Commentaire DPVRS 27
 
Pierre Mendès France avait compris que derrière la construction libérale de l’Europe se profilait la mondialisation, c'est-à-dire la dépossession du politique sur le commerce, au profit de l’affairisme tout puissant.
Le satisfecit des USA en disait long sur leur dessein. Aujourd’hui, ils négocient avec les oligarques de Bruxelles, le « grand marché transatlantique » dont les effets sur notre économie et nos valeurs sociales et environnementales seront catastrophiques.
 
Extrait discours Pierre Mendès France
 
« Il est prévu que le Marché commun comporte la libre circulation des capitaux. Or, si l’harmonisation des conditions concurrentielles n’est pas réalisée et si, comme actuellement, il est plus avantageux d’installer une usine ou de monter une fabrication donnée dans d’autres pays, cette liberté de circulation des capitaux conduira à un exode des capitaux français. Il en résultera une diminution des investissements productifs, des pertes de potentiel français et un chômage accru. »
 
Commentaire DPVRS 27
 
Pierre Mendès France redoutait la délocalisation des entreprises implantées sur le sol français. Ses craintes se sont révélées exactes.

▶ _Relevés_:
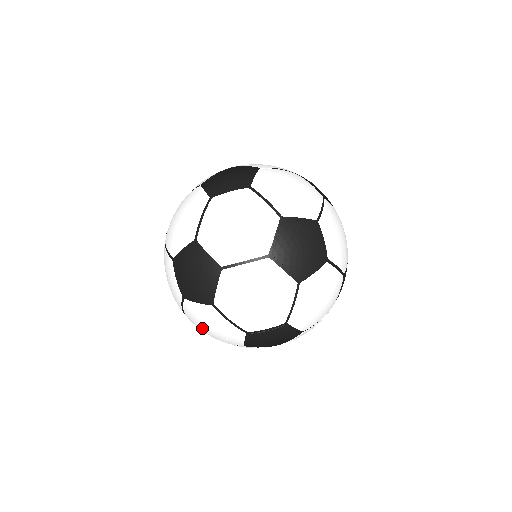
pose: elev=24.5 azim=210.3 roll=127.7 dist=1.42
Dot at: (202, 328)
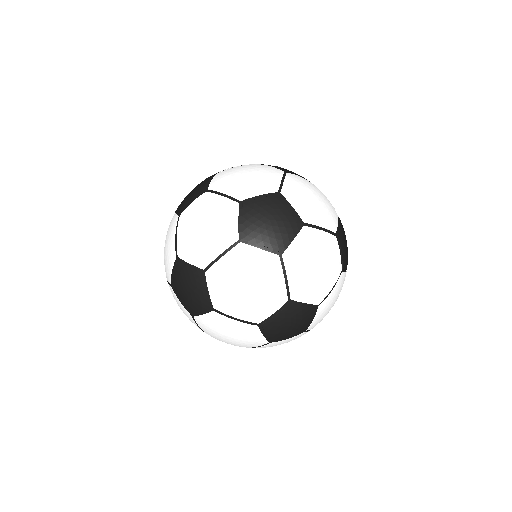
Dot at: (224, 340)
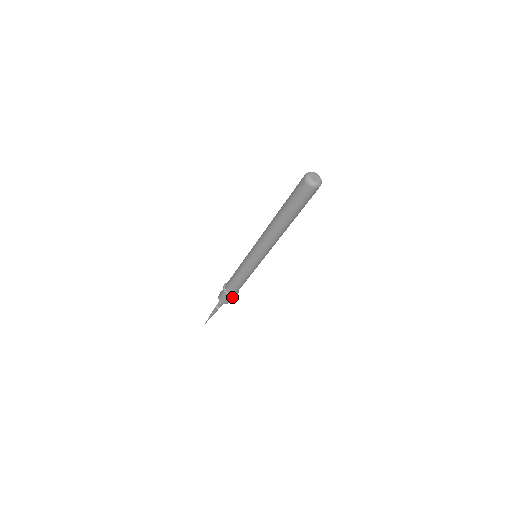
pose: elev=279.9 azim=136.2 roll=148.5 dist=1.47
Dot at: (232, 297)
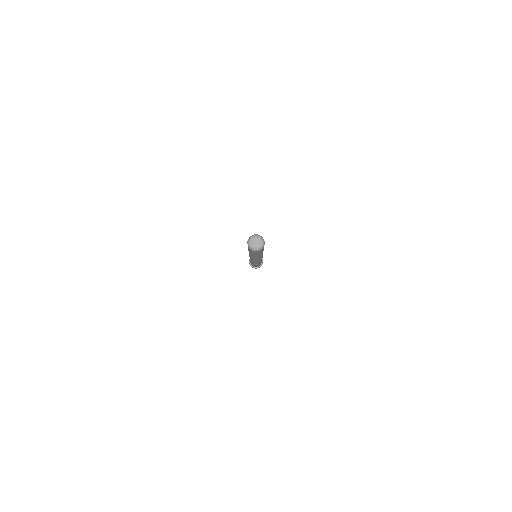
Dot at: occluded
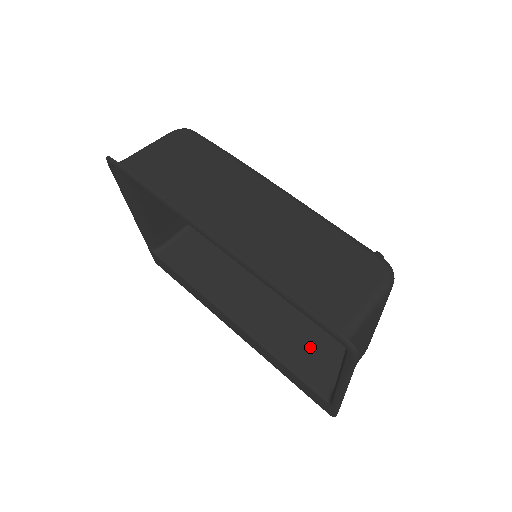
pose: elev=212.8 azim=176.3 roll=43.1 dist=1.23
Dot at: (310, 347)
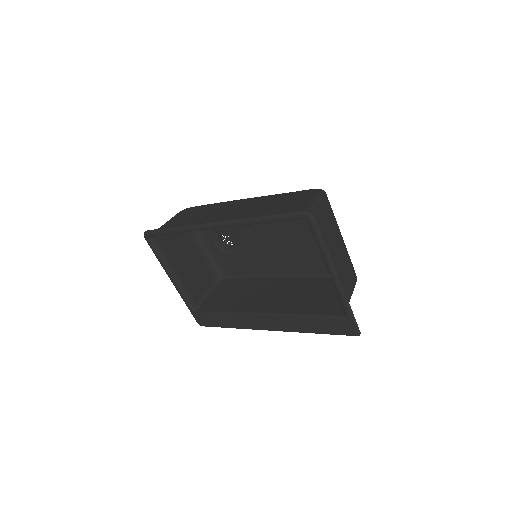
Dot at: (320, 299)
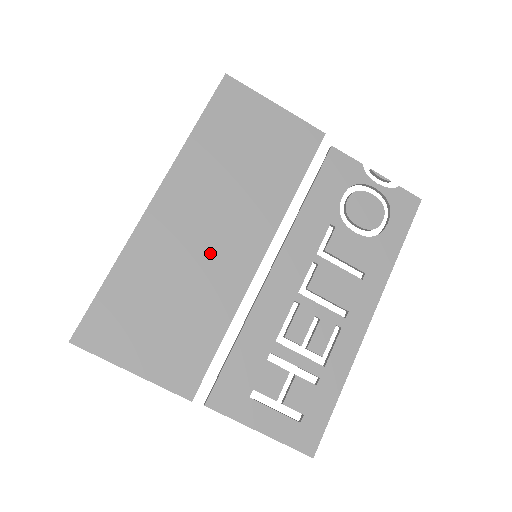
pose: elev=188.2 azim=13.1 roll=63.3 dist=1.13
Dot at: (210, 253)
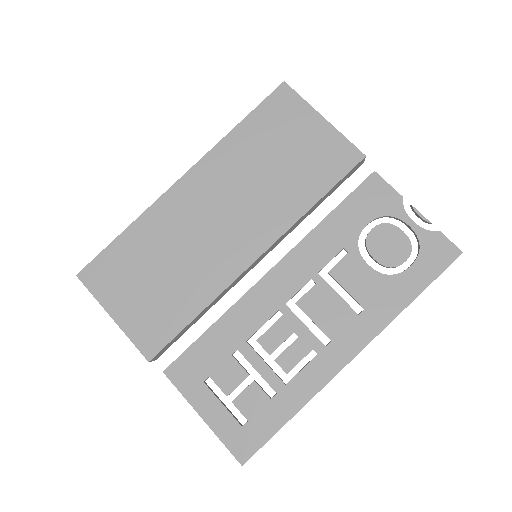
Dot at: (211, 239)
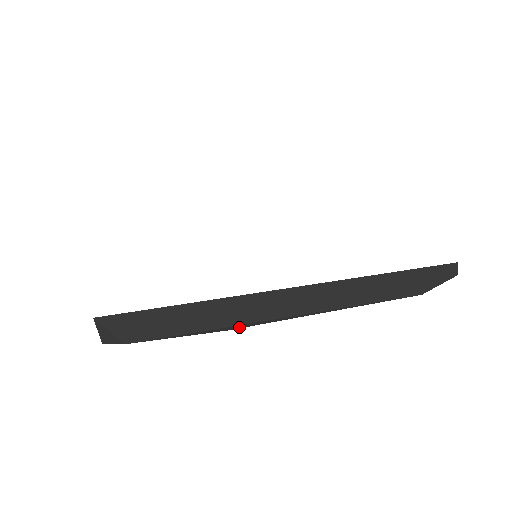
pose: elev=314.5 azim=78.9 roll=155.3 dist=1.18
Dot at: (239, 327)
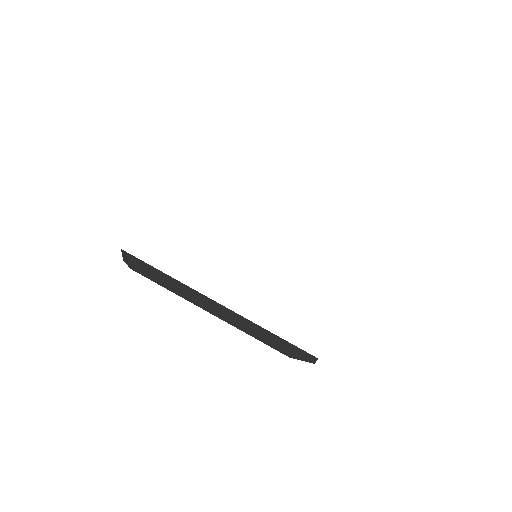
Dot at: (187, 300)
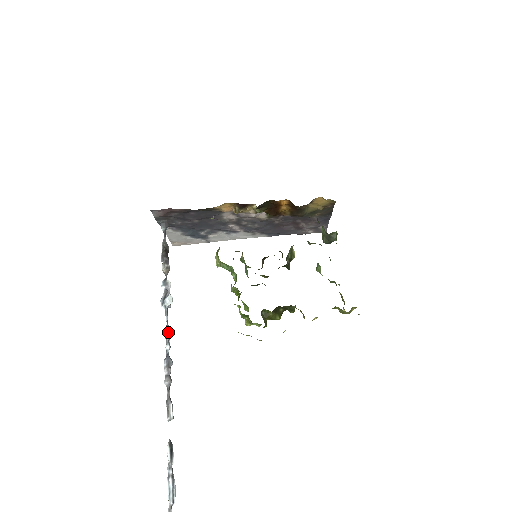
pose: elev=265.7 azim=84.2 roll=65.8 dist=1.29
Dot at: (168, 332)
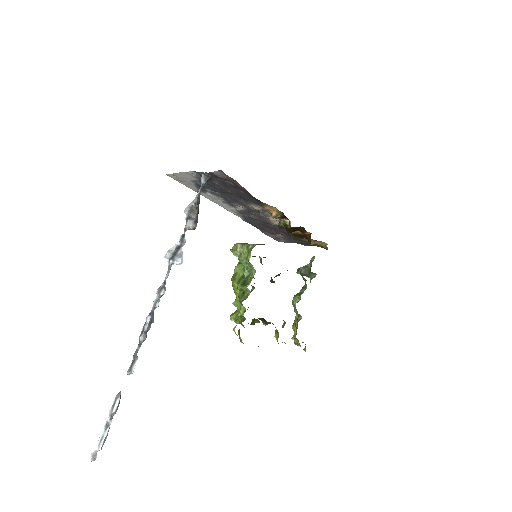
Dot at: (164, 290)
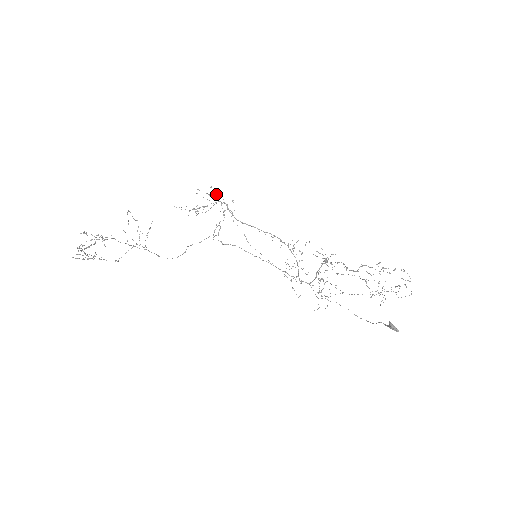
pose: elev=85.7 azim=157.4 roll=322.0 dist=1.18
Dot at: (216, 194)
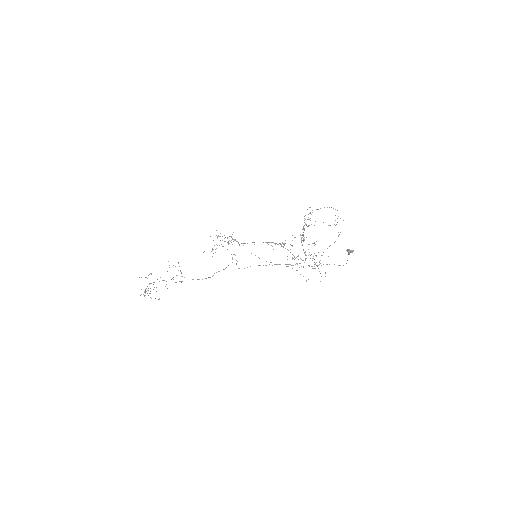
Dot at: occluded
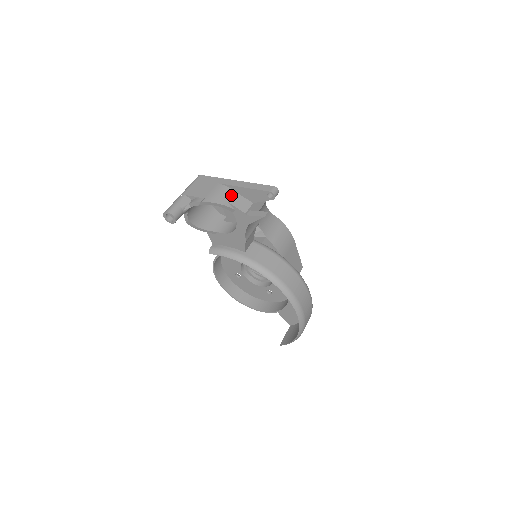
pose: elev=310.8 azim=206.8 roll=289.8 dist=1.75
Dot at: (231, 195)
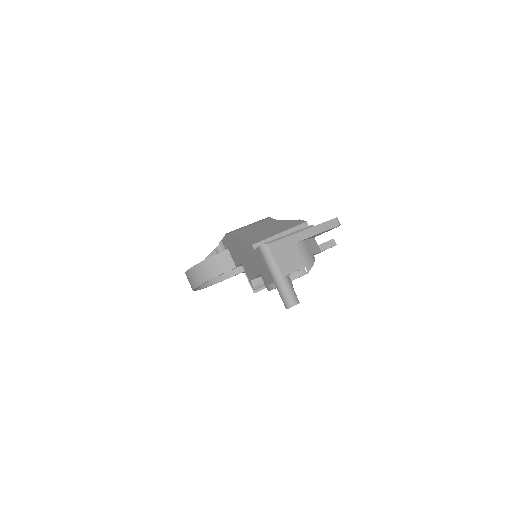
Dot at: (308, 246)
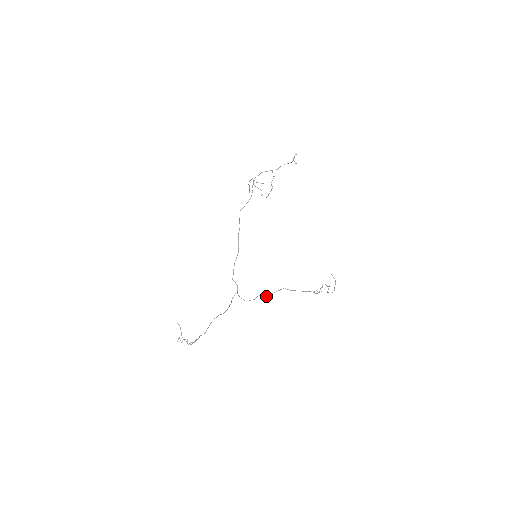
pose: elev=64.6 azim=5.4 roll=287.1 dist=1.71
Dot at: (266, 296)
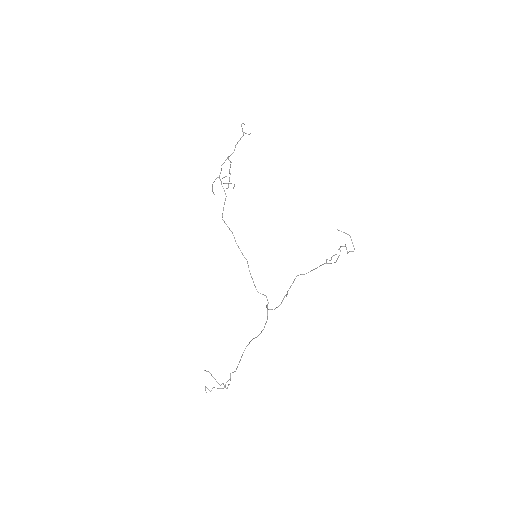
Dot at: (287, 294)
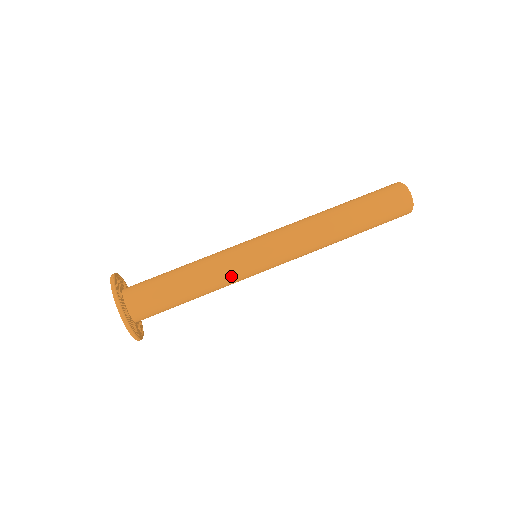
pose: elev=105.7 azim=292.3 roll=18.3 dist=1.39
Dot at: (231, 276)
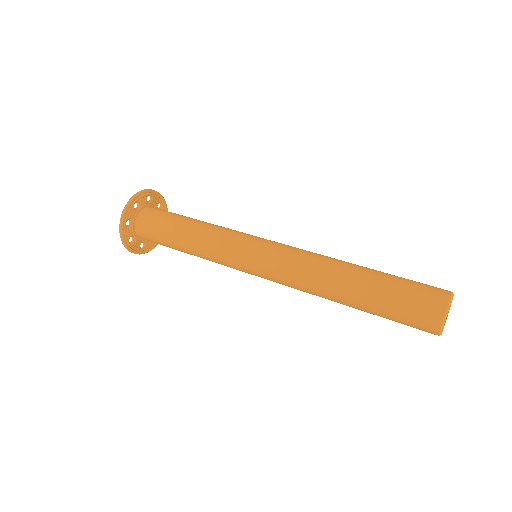
Dot at: (227, 231)
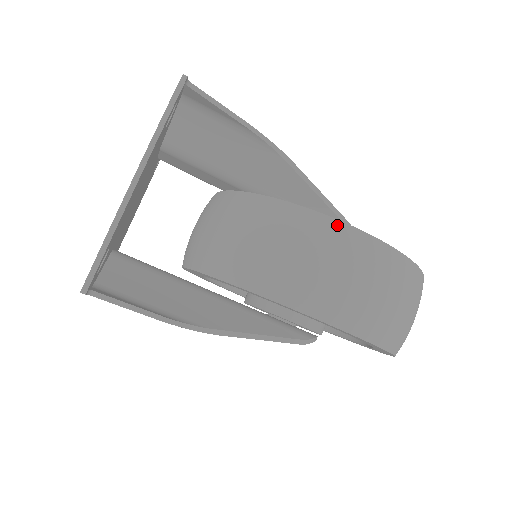
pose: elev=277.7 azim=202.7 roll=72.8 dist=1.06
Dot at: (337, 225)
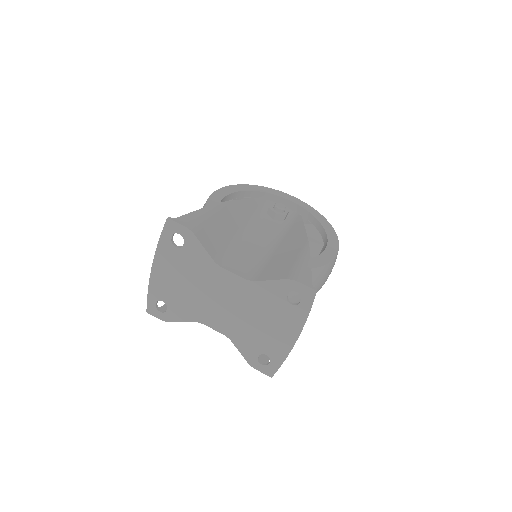
Dot at: (332, 263)
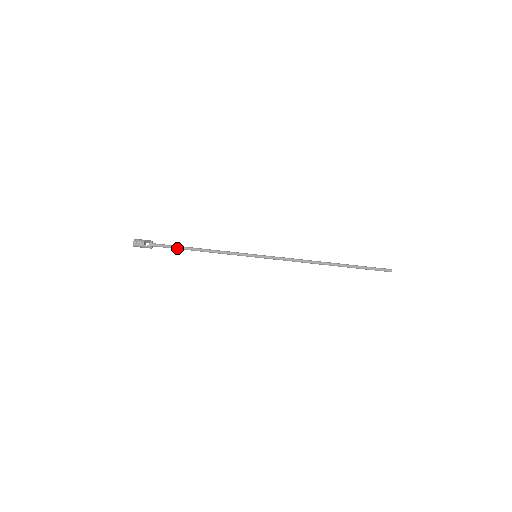
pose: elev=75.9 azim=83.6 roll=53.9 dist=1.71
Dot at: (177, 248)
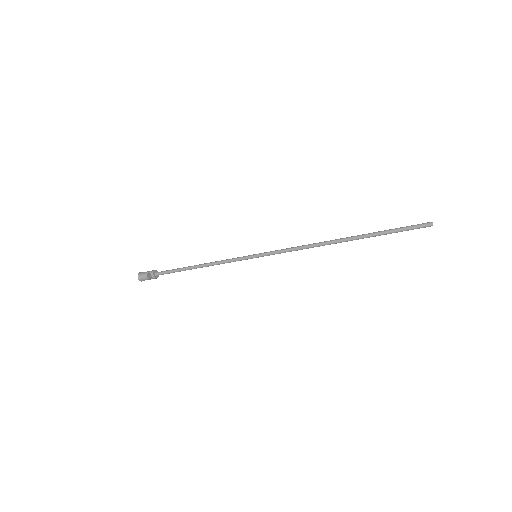
Dot at: occluded
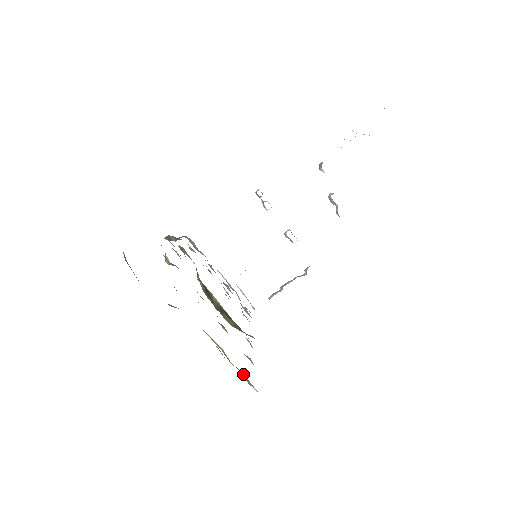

▶ _Consignes_:
a – Dans le texte sur Pierre Mendès France, relevez toutes les conséquences de l'exode des capitaux français que le discours cité annonce.
b – Citez le passage du texte sur Pierre Mendès France qui commence par les mots contenant « Pierre Mendès France avait » et se termine par « l’affairisme tout puissant. ».

▶ _Corrigé_:
a –
- une diminution des investissements productifs
- des pertes de potentiel français
- un chômage accru

b –
Pierre Mendès France avait compris que derrière la construction libérale de l’Europe se profilait la mondialisation, c'est-à-dire la dépossession du politique sur le commerce, au profit de l’affairisme tout puissant.